Here they find just that- a more humane and just social-economic system, whose main pillars are shared responsibility, consensus-based decision-making and ongoing communication through regular participatory meetings. It was in these circumstances that on September 27 2010, three volunteers arrived in Barquisimeto from the Prout Research Institute of Venezuela. The following is based on ten days in the life of the Center of Cooperatives of Social Services of Lara State (Cecosesola, its Spanish acronym), that in December celebrated 43 years of struggle and success.

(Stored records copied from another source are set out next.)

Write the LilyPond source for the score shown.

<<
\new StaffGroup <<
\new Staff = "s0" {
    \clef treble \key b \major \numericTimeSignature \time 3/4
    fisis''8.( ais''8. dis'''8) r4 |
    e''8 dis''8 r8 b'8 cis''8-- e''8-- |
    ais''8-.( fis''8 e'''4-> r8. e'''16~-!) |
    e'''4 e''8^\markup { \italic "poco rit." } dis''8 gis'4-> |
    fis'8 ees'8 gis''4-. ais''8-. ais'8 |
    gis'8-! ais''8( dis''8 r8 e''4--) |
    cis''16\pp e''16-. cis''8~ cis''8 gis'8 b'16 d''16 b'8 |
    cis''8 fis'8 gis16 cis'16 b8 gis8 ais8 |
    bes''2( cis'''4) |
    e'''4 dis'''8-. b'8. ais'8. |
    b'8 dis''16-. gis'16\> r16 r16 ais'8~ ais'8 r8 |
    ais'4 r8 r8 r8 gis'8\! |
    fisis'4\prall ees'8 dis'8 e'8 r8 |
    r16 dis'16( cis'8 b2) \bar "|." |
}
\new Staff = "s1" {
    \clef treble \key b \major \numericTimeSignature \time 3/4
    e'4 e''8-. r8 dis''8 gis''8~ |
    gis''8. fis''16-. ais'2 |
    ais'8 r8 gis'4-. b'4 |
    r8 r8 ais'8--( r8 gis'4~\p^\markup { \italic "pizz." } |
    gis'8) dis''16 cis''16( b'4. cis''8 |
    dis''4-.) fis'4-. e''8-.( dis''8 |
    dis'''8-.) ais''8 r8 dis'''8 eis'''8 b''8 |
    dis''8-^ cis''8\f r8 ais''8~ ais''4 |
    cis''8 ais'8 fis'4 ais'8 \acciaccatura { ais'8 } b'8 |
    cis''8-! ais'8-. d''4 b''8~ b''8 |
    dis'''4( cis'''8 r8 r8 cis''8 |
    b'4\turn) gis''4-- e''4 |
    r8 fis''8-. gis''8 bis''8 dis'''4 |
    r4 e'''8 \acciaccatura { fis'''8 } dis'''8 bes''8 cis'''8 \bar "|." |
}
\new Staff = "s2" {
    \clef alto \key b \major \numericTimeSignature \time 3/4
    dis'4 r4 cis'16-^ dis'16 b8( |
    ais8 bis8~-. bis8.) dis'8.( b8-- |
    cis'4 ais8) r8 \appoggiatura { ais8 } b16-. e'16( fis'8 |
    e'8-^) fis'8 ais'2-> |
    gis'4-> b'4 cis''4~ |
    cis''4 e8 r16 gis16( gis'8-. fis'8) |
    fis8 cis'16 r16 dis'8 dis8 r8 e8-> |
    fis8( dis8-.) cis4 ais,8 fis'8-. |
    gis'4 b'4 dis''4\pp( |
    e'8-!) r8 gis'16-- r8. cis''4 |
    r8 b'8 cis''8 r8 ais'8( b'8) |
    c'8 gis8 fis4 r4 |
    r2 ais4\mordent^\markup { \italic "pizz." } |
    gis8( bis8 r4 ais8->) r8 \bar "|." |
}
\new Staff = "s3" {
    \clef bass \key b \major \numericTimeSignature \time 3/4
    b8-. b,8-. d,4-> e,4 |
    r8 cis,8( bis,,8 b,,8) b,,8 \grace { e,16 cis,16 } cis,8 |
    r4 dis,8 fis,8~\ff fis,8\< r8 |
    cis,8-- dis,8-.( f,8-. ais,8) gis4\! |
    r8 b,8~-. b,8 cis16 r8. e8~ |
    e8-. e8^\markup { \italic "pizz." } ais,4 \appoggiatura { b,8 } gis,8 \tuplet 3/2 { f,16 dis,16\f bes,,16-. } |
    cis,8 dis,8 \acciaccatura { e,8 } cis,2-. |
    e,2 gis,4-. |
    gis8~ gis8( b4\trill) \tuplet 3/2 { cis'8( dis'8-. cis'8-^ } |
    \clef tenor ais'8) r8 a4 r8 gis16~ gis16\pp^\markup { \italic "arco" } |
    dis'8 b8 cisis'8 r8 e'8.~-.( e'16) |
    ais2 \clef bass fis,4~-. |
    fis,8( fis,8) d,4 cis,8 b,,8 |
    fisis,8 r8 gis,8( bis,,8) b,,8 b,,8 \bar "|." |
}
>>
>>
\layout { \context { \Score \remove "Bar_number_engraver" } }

A wooden plaque boldly engraved with the words: “MEETING ROOM OF CECOCESOLA DIRECTORS” has found a new location after visiting many corners of the funerary services office in the cooperative’s central building. It now rests, solemnly, in the front window of the building they call the “School”, located on the same grounds as the Central Market, the biggest market of food and domestic goods in Barquisimeto. The official-looking object has the symbolic weight of a museum piece. It is displayed to remind hundreds of worker-members that pass through every day of a very different time in Cecosesola’s history, when it was a “hierarchical, rigid and bureaucratical” organization (1).

Since the co-op was founded in 1967 by a group of 10 cooperatives in the region, until today, it has aimed at progressively diminishing those vestiges of the traditional vertical structure on which the current “patriarchal culture” is based (2). This theme, incidentally, has been both valuable for the organization, and has produced extensive knowledge from the daily experience in the laboratory of their workplace.

“The workers were just workers – they obeyed and didn’t take part in the meetings,” remembers Gustavo Salas, 68 years old, one of the many young volunteers that went to Barquisimeto in the early 70’s to advise the regional cooperative movement, then organized around savings and loans. “In 1971 when I got here, after leaving the administrator’s position of one of my father’s companies, Cecosesola was already a bureaucratic organization, and because of that, it had lost the enthusiasm of the first years,” he adds. This wave of volunteers, who were inspired by the Cuban Revolution, the Allende movement in Chile, and by an ideal of Christian socialism, originally came to help the religious group, Communitarian Organization for the Marginalized, that had given impulse to the development of the cooperative movement in Barquisimeto since the 60’s.

“We had a dream: that the cooperatives would be like an advance model of the society we wanted to build. But we didn’t know how to do this, and besides, we thought the transformation depended on the State, on some kind of power,” recounts Teofilo Ugalde, a 67-year-old Cuban native. He arrived in Venezuela in 1968 as a Catholic priest, and came in contact with the organization during it’s most politically and economically challenging years managing a Cooperative Transportation Service (1974-1985). This quickly become the largest and most affordable bus service in Barquisimeto. Trouble began in 1980 when the local government cut off subsidies, and the cooperative began running up $300,000 in debt every month. Cecosesola maintained it’s low price at half the going rate, at .25 Bs., as promised to the local community, despite financial difficulties imposed by the government. This fight laid the foundation for the dynamic self-organizing process that defines what Cecosesola is today.

And what is Cecosesola today? The collective describes itself as a “cooperative integration organism,” that involves 60 community organizations, more than 20,000 members, and a broad spectrum of activities including: agriculture, small-scale agro-industry, funeraral services, transportation, health, savings and loans, mutual funds, and distribution of food and domestic items. The cooperative has annual gross sales of 200 million Bolivares Fuertes, close to US$47 million.”